Supplied records:

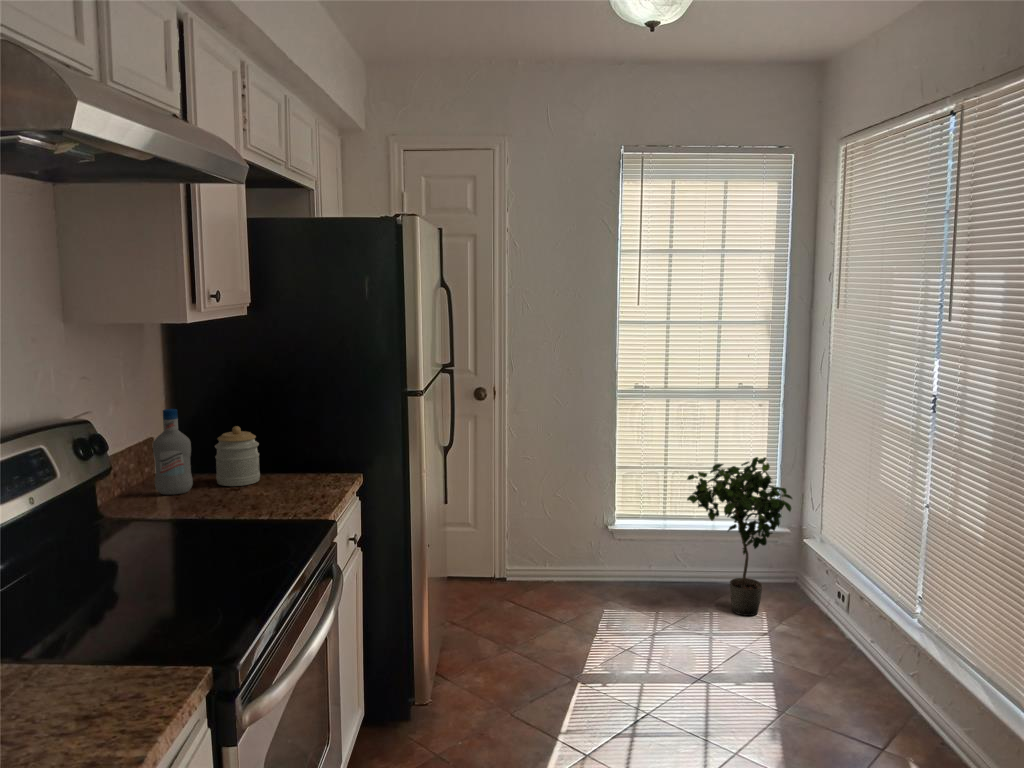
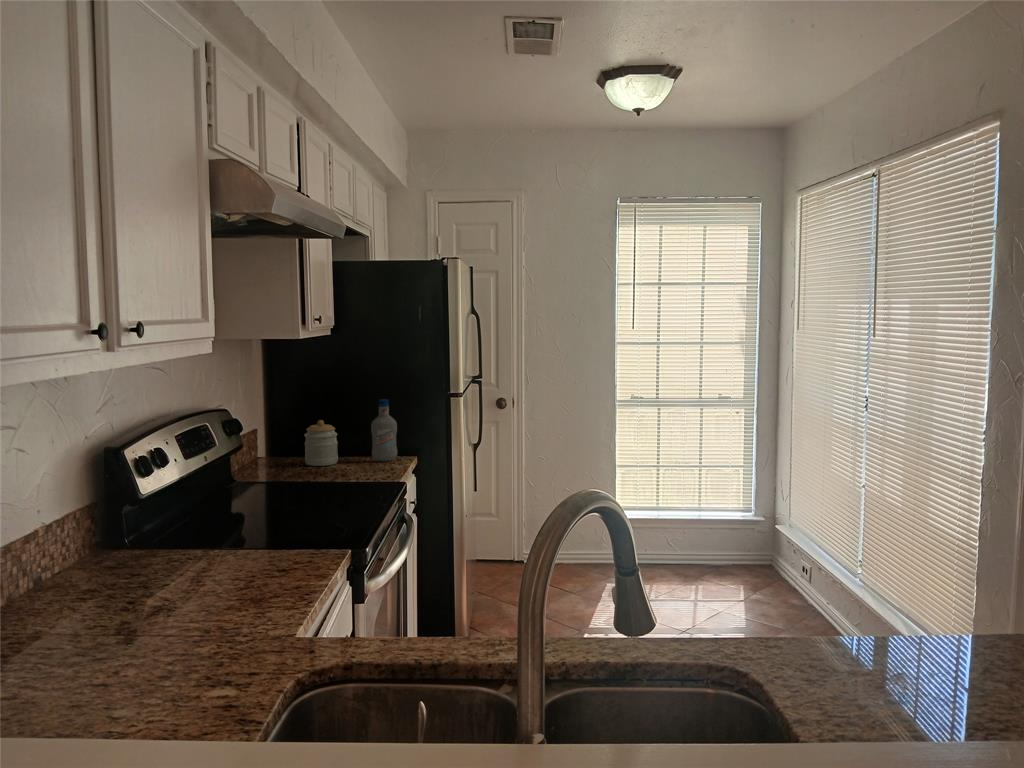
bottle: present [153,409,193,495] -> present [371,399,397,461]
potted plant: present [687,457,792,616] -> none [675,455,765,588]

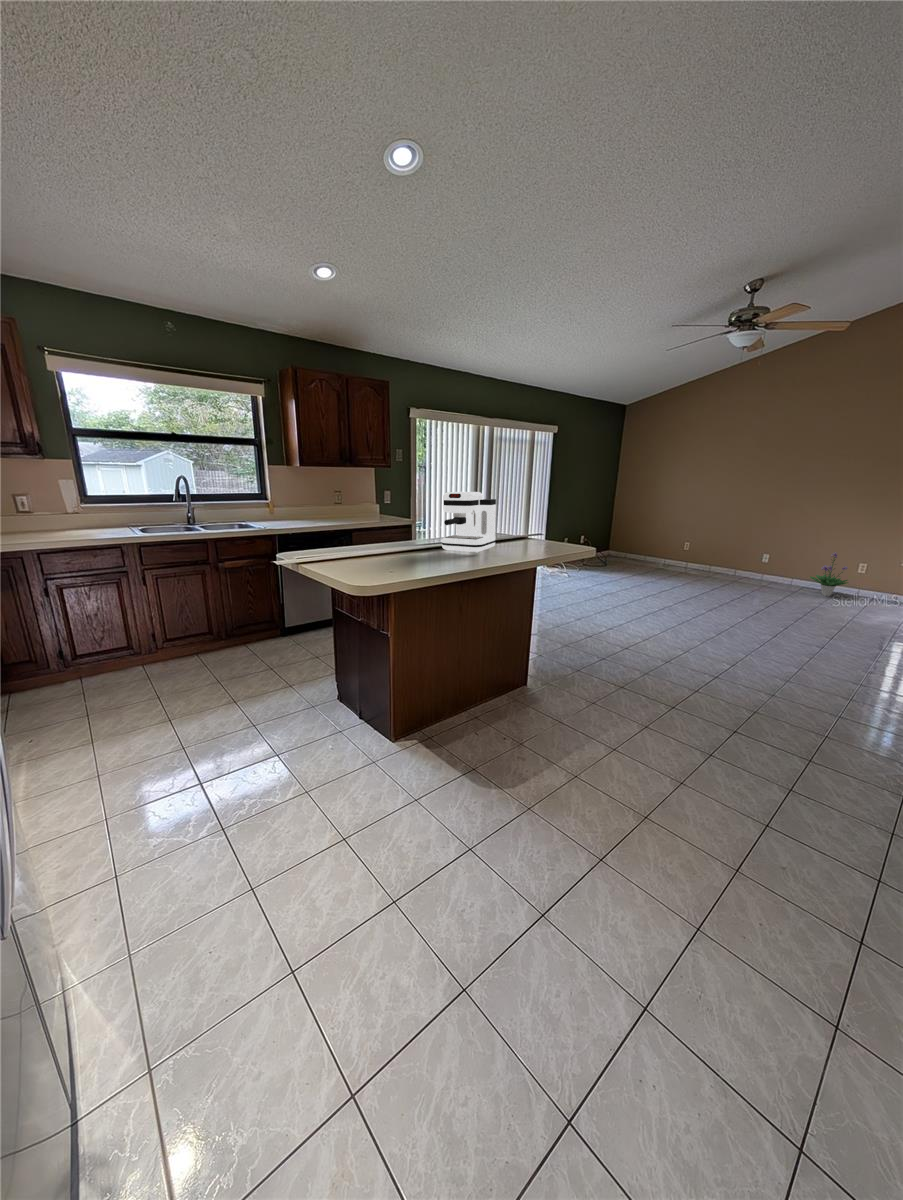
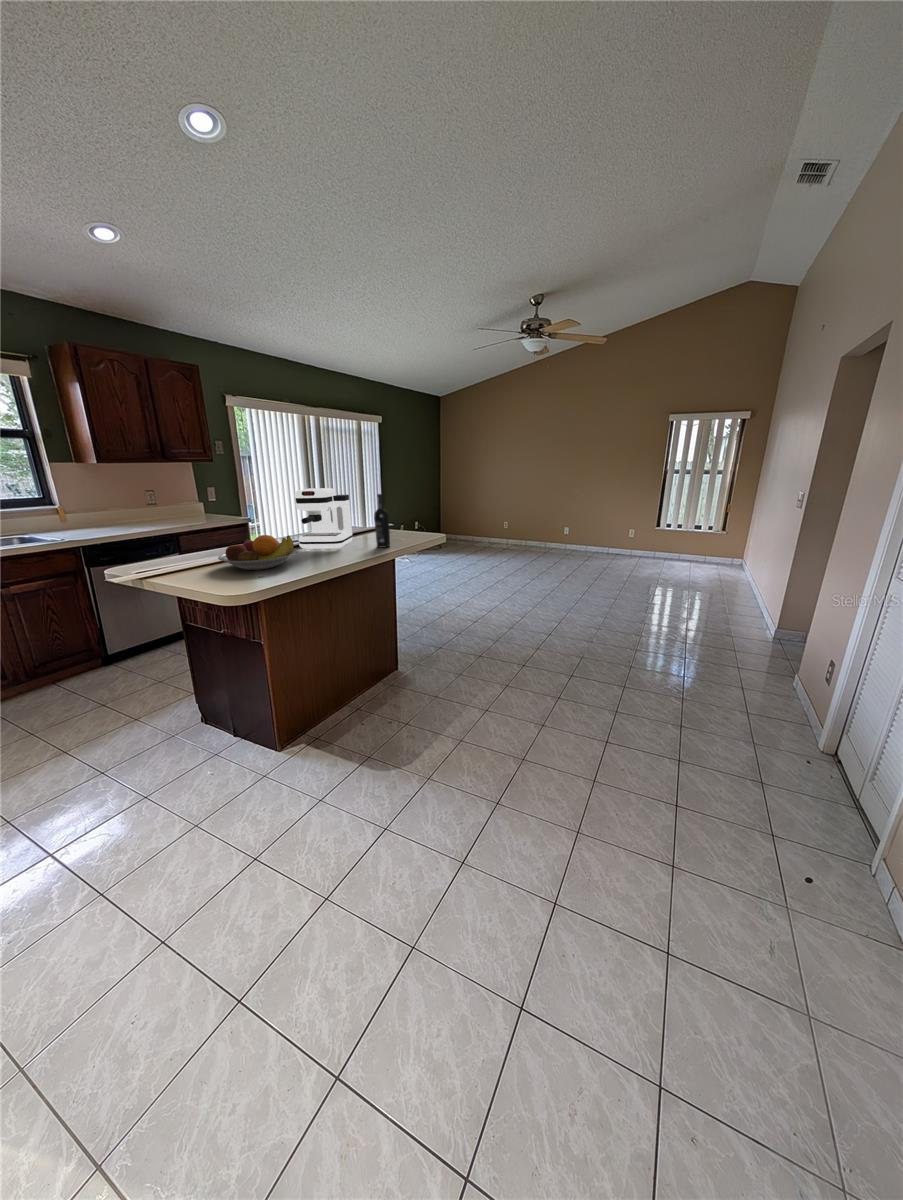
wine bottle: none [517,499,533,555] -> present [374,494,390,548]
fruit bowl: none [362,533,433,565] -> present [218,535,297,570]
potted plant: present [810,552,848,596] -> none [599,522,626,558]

Task requirements: The answer must be an exact copy of the entries, with the pictures omitted.

Output below:
bottle: present [153,409,193,495] -> present [371,399,397,461]
potted plant: present [687,457,792,616] -> none [675,455,765,588]

wine bottle: none [517,499,533,555] -> present [374,494,390,548]
fruit bowl: none [362,533,433,565] -> present [218,535,297,570]
potted plant: present [810,552,848,596] -> none [599,522,626,558]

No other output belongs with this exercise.